How does ~i work in C++?

I just noticed it is equivalent to i != -1 , but I'm not certain about that.

int arr[3] {1, 2, 3};
int n = 3;
for (int i = n - 1; ~i; i--) {
    cout << arr[i] << ' ';
}

It printed the array in reverse.

Answer 1

~ is the bitwise NOT operator. ~i is 0 if and only if i has 1 in all its bits. Whether -1 has all bits 1 depends on how signed numbers are represented on the system. In two's complement representation, -1 is represented with all bits 1, so on such systems ~(-1) == 0 . Neither in one's complement, nor in sign-and-magnitude does that hold true.

Therefore, the answer is no; not on all systems. That said, two's complement is fairly ubiquitous in modern machines (everything made since the 90's), and on such systems, the answer is yes. Regardless of the sign representation however, i != -1 is much more readable.

Answer 2

~i is bitwise NOT operator. Ie it inverts every bit in i . -1 is represented binary as every bit of number being set to 1, inverting every bit to 0 gets you 0. And when checking integer in place where bool is expected 0 is treated as false and any other number as true .

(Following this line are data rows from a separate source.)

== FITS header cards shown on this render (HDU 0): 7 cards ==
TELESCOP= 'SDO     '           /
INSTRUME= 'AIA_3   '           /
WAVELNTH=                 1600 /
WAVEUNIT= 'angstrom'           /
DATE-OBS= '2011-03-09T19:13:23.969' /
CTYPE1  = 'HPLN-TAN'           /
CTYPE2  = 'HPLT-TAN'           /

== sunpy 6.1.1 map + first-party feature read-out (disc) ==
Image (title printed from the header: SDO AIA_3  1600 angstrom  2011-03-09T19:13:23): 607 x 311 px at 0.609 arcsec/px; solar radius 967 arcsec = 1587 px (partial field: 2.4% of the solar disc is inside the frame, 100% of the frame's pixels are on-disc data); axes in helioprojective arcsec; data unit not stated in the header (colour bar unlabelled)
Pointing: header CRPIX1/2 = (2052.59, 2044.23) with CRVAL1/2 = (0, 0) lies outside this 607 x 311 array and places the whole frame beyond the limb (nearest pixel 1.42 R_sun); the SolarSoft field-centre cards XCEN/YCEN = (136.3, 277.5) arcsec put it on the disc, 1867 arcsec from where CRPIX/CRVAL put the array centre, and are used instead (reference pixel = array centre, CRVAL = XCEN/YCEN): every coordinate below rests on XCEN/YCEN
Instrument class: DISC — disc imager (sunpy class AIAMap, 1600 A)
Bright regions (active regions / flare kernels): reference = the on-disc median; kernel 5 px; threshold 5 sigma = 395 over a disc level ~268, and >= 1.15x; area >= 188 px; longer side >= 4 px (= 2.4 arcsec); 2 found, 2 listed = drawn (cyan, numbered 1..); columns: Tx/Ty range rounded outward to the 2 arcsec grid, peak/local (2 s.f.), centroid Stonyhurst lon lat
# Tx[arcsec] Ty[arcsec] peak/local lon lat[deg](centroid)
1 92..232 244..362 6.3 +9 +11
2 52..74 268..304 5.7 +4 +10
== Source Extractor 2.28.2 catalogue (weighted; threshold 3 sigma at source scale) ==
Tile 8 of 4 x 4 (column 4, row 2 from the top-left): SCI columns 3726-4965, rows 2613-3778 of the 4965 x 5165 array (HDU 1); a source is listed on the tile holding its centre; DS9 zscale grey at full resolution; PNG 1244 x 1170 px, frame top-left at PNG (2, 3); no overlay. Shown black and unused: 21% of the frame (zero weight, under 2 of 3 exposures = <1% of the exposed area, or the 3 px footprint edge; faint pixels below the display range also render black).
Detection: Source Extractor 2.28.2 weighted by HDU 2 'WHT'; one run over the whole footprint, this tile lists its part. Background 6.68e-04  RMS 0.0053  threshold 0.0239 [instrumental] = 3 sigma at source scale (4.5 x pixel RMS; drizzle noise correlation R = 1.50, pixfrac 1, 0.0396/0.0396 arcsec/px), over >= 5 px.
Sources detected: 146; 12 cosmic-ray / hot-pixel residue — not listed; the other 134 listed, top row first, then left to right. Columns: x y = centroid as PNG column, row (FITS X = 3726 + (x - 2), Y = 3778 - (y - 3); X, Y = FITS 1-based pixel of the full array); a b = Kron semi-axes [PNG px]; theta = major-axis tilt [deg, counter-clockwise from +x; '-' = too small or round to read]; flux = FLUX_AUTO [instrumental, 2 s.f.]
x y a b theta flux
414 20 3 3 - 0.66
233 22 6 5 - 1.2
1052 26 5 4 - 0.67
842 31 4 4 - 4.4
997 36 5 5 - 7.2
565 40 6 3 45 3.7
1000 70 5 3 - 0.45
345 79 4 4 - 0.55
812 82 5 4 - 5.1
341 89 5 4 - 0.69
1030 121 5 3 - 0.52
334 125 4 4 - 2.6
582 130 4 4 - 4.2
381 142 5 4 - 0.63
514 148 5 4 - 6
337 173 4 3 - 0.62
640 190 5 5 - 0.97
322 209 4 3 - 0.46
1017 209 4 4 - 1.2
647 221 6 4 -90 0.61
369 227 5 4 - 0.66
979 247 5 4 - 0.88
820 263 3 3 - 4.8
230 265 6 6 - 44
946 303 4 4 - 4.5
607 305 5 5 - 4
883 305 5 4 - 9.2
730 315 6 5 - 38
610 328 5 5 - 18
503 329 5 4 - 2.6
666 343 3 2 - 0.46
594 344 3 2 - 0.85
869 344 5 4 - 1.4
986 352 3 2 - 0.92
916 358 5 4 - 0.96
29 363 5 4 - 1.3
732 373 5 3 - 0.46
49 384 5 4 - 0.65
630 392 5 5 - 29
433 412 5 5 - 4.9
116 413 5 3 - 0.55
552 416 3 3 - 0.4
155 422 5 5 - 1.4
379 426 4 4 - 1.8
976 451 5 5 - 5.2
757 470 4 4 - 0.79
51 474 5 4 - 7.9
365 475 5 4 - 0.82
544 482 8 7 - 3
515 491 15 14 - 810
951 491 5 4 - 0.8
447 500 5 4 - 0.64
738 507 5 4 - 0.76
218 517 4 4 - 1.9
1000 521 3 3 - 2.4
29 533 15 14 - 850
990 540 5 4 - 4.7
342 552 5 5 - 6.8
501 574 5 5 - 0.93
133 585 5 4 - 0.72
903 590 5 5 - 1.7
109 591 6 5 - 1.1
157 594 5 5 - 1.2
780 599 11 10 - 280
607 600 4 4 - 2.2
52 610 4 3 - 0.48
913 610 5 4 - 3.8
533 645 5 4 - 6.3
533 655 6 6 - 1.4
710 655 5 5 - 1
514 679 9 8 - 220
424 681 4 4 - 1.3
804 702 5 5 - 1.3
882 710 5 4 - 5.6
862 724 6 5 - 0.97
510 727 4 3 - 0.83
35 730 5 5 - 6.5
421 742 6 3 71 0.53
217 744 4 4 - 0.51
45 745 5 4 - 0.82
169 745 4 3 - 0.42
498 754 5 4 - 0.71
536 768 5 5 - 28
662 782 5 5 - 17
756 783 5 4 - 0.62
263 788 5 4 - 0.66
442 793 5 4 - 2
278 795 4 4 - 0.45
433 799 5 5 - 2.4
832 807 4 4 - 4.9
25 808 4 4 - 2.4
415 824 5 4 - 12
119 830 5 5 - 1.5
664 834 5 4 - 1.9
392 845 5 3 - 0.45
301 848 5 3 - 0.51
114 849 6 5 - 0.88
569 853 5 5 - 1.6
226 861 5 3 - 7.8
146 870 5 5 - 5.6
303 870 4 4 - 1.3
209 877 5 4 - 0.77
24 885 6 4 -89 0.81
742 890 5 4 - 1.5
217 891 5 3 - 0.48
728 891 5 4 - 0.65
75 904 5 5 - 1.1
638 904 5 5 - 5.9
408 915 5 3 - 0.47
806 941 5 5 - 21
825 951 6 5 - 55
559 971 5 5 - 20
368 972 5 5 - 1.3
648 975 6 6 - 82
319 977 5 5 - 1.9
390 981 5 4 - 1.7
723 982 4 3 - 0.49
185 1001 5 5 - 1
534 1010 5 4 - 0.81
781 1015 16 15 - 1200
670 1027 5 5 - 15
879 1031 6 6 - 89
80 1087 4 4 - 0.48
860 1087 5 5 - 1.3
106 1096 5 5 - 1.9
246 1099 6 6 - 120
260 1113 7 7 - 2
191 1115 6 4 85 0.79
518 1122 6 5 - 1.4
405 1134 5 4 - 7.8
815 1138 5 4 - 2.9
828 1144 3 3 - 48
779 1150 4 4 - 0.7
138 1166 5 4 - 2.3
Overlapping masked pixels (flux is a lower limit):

So, in this particular case yes, ~i is equivalent with i != -1 .

Answer 3

Because your i variable from for loop is of type int, which is defined as signed integer, and as such in twos complement, its binary representation of value -1 is all bits set, what means all bits are 1. On other side, bitwise negation of all ones is all zeros, and that is what you need, loop to execute until i>=0 or i!=-1, since you decrementing i. In that context of bitwise operations on sign values on system has twos complement binary representation of int, yes, it is the same.